| Your objective |
Each entry must be returned exactly. None may be omitted.

| Available data |
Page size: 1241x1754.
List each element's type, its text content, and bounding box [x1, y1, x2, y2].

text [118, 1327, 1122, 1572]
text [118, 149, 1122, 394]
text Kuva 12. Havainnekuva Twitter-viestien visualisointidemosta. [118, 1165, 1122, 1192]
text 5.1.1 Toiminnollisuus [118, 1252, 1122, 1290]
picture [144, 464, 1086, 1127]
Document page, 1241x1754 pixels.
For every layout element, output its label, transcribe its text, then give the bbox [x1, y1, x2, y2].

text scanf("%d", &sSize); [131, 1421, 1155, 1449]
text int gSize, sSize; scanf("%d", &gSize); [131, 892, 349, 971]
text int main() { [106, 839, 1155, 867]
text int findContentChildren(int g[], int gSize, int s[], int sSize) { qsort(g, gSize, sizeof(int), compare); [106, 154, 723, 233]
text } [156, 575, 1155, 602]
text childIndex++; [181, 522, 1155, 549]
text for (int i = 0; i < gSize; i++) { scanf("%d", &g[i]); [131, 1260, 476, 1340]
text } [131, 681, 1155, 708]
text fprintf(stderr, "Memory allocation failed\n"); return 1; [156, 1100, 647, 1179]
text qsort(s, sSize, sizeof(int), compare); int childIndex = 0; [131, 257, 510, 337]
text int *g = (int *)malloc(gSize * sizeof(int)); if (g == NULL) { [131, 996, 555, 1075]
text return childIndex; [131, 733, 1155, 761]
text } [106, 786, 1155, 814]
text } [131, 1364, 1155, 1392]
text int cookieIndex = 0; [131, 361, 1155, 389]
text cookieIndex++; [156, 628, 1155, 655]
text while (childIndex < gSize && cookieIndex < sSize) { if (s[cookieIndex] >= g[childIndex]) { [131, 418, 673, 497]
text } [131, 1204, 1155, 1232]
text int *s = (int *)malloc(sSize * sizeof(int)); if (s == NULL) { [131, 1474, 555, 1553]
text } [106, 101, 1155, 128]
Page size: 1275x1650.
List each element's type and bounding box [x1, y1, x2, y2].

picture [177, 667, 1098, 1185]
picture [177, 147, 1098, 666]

| Response below |
Page size: 1241x1754.
List each element's type, its text content, and bounding box [x1, y1, x2, y2].

text [118, 1327, 1122, 1572]
text [118, 149, 1122, 394]
text Kuva 12. Havainnekuva Twitter-viestien visualisointidemosta. [118, 1165, 1122, 1192]
text 5.1.1 Toiminnollisuus [118, 1252, 1122, 1290]
picture [144, 464, 1086, 1127]
Document page, 1241x1754 pixels.
For every layout element, output its label, transcribe its text, then give the bbox [x1, y1, x2, y2].

text scanf("%d", &sSize); [131, 1421, 1155, 1449]
text int gSize, sSize; scanf("%d", &gSize); [131, 892, 349, 971]
text int main() { [106, 839, 1155, 867]
text int findContentChildren(int g[], int gSize, int s[], int sSize) { qsort(g, gSize, sizeof(int), compare); [106, 154, 723, 233]
text } [156, 575, 1155, 602]
text childIndex++; [181, 522, 1155, 549]
text for (int i = 0; i < gSize; i++) { scanf("%d", &g[i]); [131, 1260, 476, 1340]
text } [131, 681, 1155, 708]
text fprintf(stderr, "Memory allocation failed\n"); return 1; [156, 1100, 647, 1179]
text qsort(s, sSize, sizeof(int), compare); int childIndex = 0; [131, 257, 510, 337]
text int *g = (int *)malloc(gSize * sizeof(int)); if (g == NULL) { [131, 996, 555, 1075]
text return childIndex; [131, 733, 1155, 761]
text } [106, 786, 1155, 814]
text } [131, 1364, 1155, 1392]
text int cookieIndex = 0; [131, 361, 1155, 389]
text cookieIndex++; [156, 628, 1155, 655]
text while (childIndex < gSize && cookieIndex < sSize) { if (s[cookieIndex] >= g[childIndex]) { [131, 418, 673, 497]
text } [131, 1204, 1155, 1232]
text int *s = (int *)malloc(sSize * sizeof(int)); if (s == NULL) { [131, 1474, 555, 1553]
text } [106, 101, 1155, 128]
Page size: 1275x1650.
List each element's type and bounding box [x1, y1, x2, y2].

picture [177, 667, 1098, 1185]
picture [177, 147, 1098, 666]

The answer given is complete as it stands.